Nicholas Verrire

Mentor: Dr. Sergey Vasenkov
College of Engineering
 
"I have always been fascinated by the fact that people can constantly unearth new and very useful information about the world around us by applying our current knowledge through experimentation. I am also very fond of the academic environment, and the combination of these two factors are what prompted me to get involved in research. It is my intent to contribute as much as I can to the advancement of society in my time here as an undergraduate."

Major

Chemical Engineering

Minor

N/A

Research Interests

  • Gas Diffusion
  • Porous Membrane Systems

Academic Awards

  • National AP Scholar - 2014

Organizations

  • American Institute of Chemical Engineers

Volunteer

  • St. Francis House homeless facility volunteer

Hobbies and Interests

  • Golf
  • Guitar
  • Science

Research Description

Diffusion of Gas Mixtures In Nanochannels Using PFG-NMR
Gas separation is a process that has made its way into chemical industries such as biofuel, pharmaceutical and petrochemical production.

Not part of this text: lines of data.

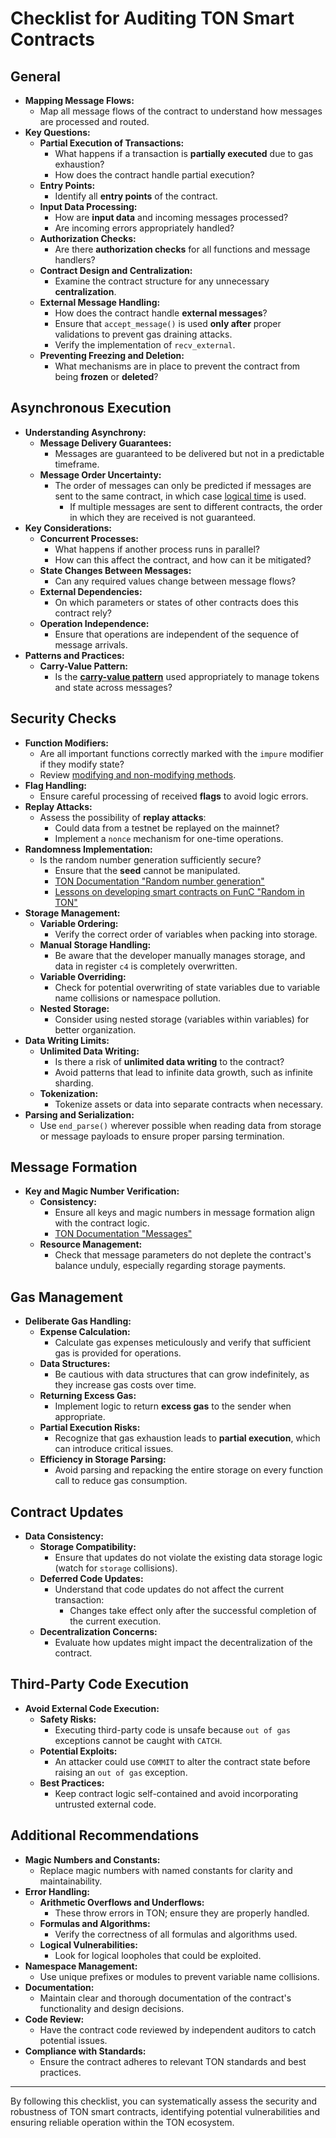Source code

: # Checklist for Auditing TON Smart Contracts

## General

- **Mapping Message Flows:**
  - Map all message flows of the contract to understand how messages are processed and routed.
- **Key Questions:**
  - **Partial Execution of Transactions:**
    - What happens if a transaction is **partially executed** due to gas exhaustion?
    - How does the contract handle partial execution?
  - **Entry Points:**
    - Identify all **entry points** of the contract.
  - **Input Data Processing:**
    - How are **input data** and incoming messages processed?
    - Are incoming errors appropriately handled?
  - **Authorization Checks:**
    - Are there **authorization checks** for all functions and message handlers?
  - **Contract Design and Centralization:**
    - Examine the contract structure for any unnecessary **centralization**.
  - **External Message Handling:**
    - How does the contract handle **external messages**?
    - Ensure that `accept_message()` is used **only after** proper validations to prevent gas draining attacks.
    - Verify the implementation of `recv_external`.
  - **Preventing Freezing and Deletion:**
    - What mechanisms are in place to prevent the contract from being **frozen** or **deleted**?

## Asynchronous Execution

- **Understanding Asynchrony:**
  - **Message Delivery Guarantees:**
    - Messages are guaranteed to be delivered but not in a predictable timeframe.
  - **Message Order Uncertainty:**
    - The order of messages can only be predicted if messages are sent to the same contract, in which case [logical time](https://docs.ton.org/develop/smart-contracts/guidelines/message-delivery-guarantees#what-is-a-logical-time) is used.
      - If multiple messages are sent to different contracts, the order in which they are received is not guaranteed.
- **Key Considerations:**
  - **Concurrent Processes:**
    - What happens if another process runs in parallel?
    - How can this affect the contract, and how can it be mitigated?
  - **State Changes Between Messages:**
    - Can any required values change between message flows?
  - **External Dependencies:**
    - On which parameters or states of other contracts does this contract rely?
  - **Operation Independence:**
    - Ensure that operations are independent of the sequence of message arrivals.
- **Patterns and Practices:**
  - **Carry-Value Pattern:**
    - Is the [**carry-value pattern**](https://docs.ton.org/develop/smart-contracts/security/secure-programming#4-use-a-carry-value-pattern) used appropriately to manage tokens and state across messages?

## Security Checks

- **Function Modifiers:**
  - Are all important functions correctly marked with the `impure` modifier if they modify state?
  - Review [modifying and non-modifying methods](https://docs.ton.org/develop/func/statements#methods-calls).
- **Flag Handling:**
  - Ensure careful processing of received **flags** to avoid logic errors.
- **Replay Attacks:**
  - Assess the possibility of **replay attacks**:
    - Could data from a testnet be replayed on the mainnet?
    - Implement a `nonce` mechanism for one-time operations.
- **Randomness Implementation:**
  - Is the random number generation sufficiently secure?
    - Ensure that the **seed** cannot be manipulated.
    - [TON Documentation "Random number generation"](https://docs.ton.org/develop/smart-contracts/guidelines/random-number-generation)
    - [Lessons on developing smart contracts on FunC "Random in TON"](https://github.com/romanovichim/TonFunClessons_Eng/blob/main/lessons/bonus/random/random.md)
- **Storage Management:**
  - **Variable Ordering:**
    - Verify the correct order of variables when packing into storage.
  - **Manual Storage Handling:**
    - Be aware that the developer manually manages storage, and data in register `c4` is completely overwritten.
  - **Variable Overriding:**
    - Check for potential overwriting of state variables due to variable name collisions or namespace pollution.
  - **Nested Storage:**
    - Consider using nested storage (variables within variables) for better organization.
- **Data Writing Limits:**
  - **Unlimited Data Writing:**
    - Is there a risk of **unlimited data writing** to the contract?
    - Avoid patterns that lead to infinite data growth, such as infinite sharding.
  - **Tokenization:**
    - Tokenize assets or data into separate contracts when necessary.
- **Parsing and Serialization:**
  - Use `end_parse()` wherever possible when reading data from storage or message payloads to ensure proper parsing termination.

## Message Formation

- **Key and Magic Number Verification:**
  - **Consistency:**
    - Ensure all keys and magic numbers in message formation align with the contract logic.
    - [TON Documentation "Messages"](https://docs.ton.org/develop/smart-contracts/messages)
  - **Resource Management:**
    - Check that message parameters do not deplete the contract's balance unduly, especially regarding storage payments.

## Gas Management

- **Deliberate Gas Handling:**
  - **Expense Calculation:**
    - Calculate gas expenses meticulously and verify that sufficient gas is provided for operations.
  - **Data Structures:**
    - Be cautious with data structures that can grow indefinitely, as they increase gas costs over time.
  - **Returning Excess Gas:**
    - Implement logic to return **excess gas** to the sender when appropriate.
  - **Partial Execution Risks:**
    - Recognize that gas exhaustion leads to **partial execution**, which can introduce critical issues.
  - **Efficiency in Storage Parsing:**
    - Avoid parsing and repacking the entire storage on every function call to reduce gas consumption.

## Contract Updates

- **Data Consistency:**
  - **Storage Compatibility:**
    - Ensure that updates do not violate the existing data storage logic (watch for `storage` collisions).
  - **Deferred Code Updates:**
    - Understand that code updates do not affect the current transaction:
      - Changes take effect only after the successful completion of the current execution.
  - **Decentralization Concerns:**
    - Evaluate how updates might impact the decentralization of the contract.

## Third-Party Code Execution

- **Avoid External Code Execution:**
  - **Safety Risks:**
    - Executing third-party code is unsafe because `out of gas` exceptions cannot be caught with `CATCH`.
  - **Potential Exploits:**
    - An attacker could use `COMMIT` to alter the contract state before raising an `out of gas` exception.
  - **Best Practices:**
    - Keep contract logic self-contained and avoid incorporating untrusted external code.

## Additional Recommendations

- **Magic Numbers and Constants:**
  - Replace magic numbers with named constants for clarity and maintainability.
- **Error Handling:**
  - **Arithmetic Overflows and Underflows:**
    - These throw errors in TON; ensure they are properly handled.
  - **Formulas and Algorithms:**
    - Verify the correctness of all formulas and algorithms used.
  - **Logical Vulnerabilities:**
    - Look for logical loopholes that could be exploited.
- **Namespace Management:**
  - Use unique prefixes or modules to prevent variable name collisions.
- **Documentation:**
  - Maintain clear and thorough documentation of the contract's functionality and design decisions.
- **Code Review:**
  - Have the contract code reviewed by independent auditors to catch potential issues.
- **Compliance with Standards:**
  - Ensure the contract adheres to relevant TON standards and best practices.

--- 

By following this checklist, you can systematically assess the security and robustness of TON smart contracts, identifying potential vulnerabilities and ensuring reliable operation within the TON ecosystem.
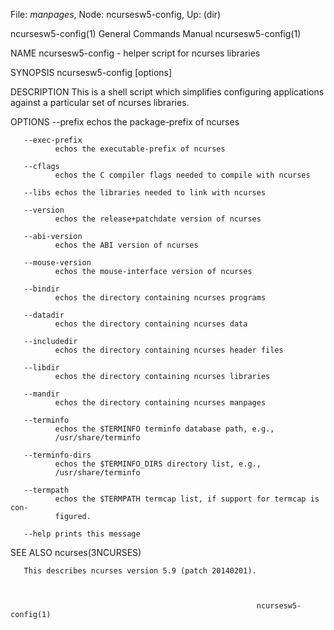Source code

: File: *manpages*,  Node: ncursesw5-config,  Up: (dir)

ncursesw5-config(1)         General Commands Manual        ncursesw5-config(1)



NAME
       ncursesw5-config - helper script for ncurses libraries

SYNOPSIS
       ncursesw5-config [options]

DESCRIPTION
       This  is  a  shell  script  which  simplifies  configuring applications
       against a particular set of ncurses libraries.

OPTIONS
       --prefix
              echos the package-prefix of ncurses

       --exec-prefix
              echos the executable-prefix of ncurses

       --cflags
              echos the C compiler flags needed to compile with ncurses

       --libs echos the libraries needed to link with ncurses

       --version
              echos the release+patchdate version of ncurses

       --abi-version
              echos the ABI version of ncurses

       --mouse-version
              echos the mouse-interface version of ncurses

       --bindir
              echos the directory containing ncurses programs

       --datadir
              echos the directory containing ncurses data

       --includedir
              echos the directory containing ncurses header files

       --libdir
              echos the directory containing ncurses libraries

       --mandir
              echos the directory containing ncurses manpages

       --terminfo
              echos the $TERMINFO terminfo database path, e.g.,
              /usr/share/terminfo

       --terminfo-dirs
              echos the $TERMINFO_DIRS directory list, e.g.,
              /usr/share/terminfo

       --termpath
              echos the $TERMPATH termcap list, if support for termcap is con-
              figured.

       --help prints this message

SEE ALSO
       ncurses(3NCURSES)

       This describes ncurses version 5.9 (patch 20140201).



                                                           ncursesw5-config(1)
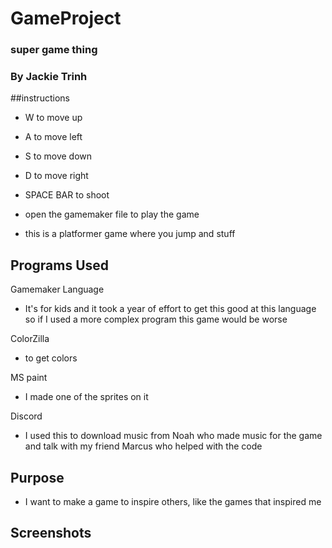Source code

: # GameProject
### super game thing 
### By Jackie Trinh

##instructions

* W to move up
* A to move left
* S to move down
* D to move right 
* SPACE BAR to shoot 

* open the gamemaker file to play the game 

* this is a platformer game where you jump and stuff 


## Programs Used

Gamemaker Language 
* It's for kids and it took a year of effort to get this good at this language so if I used a more complex program this game would be worse 

ColorZilla
* to get colors 

MS paint 
* I made one of the sprites on it 

Discord 
* I used this to download music from Noah who made music for the game and talk with my friend Marcus who helped with the code 

## Purpose

* I want to make a game to inspire others, like the games that inspired me

## Screenshots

While certain techniques have proved efficient for heavy gas separation, methods for lightweight gas separation are less than par. Currently, research into creating porous membrane systems are under way to produce the highest efficiency diffusion flux and gas selectivity of these lightweight gases. The main goal of my project is to study the behavior of gas diffusion on micrometer and submicrometer length scales in nanochannels, and use these data to help develop new approaches to the membrane-based gas separation process. In sample preparation we seal NMR tubes with the desired gas of interest, or with the desired gas and porous system (AV nanochannels). Using Pulsed Field Gradient - Nuclear Magnetic Resonance Spectroscopy we can collect data concerning diffusion rates within the sample, as well as understand characteristics of single-file gas diffusion. Understanding the diffusion behavior can allow for the modification of the porous system, which can ultimately make the separation of lightweight gases more efficient and reliable.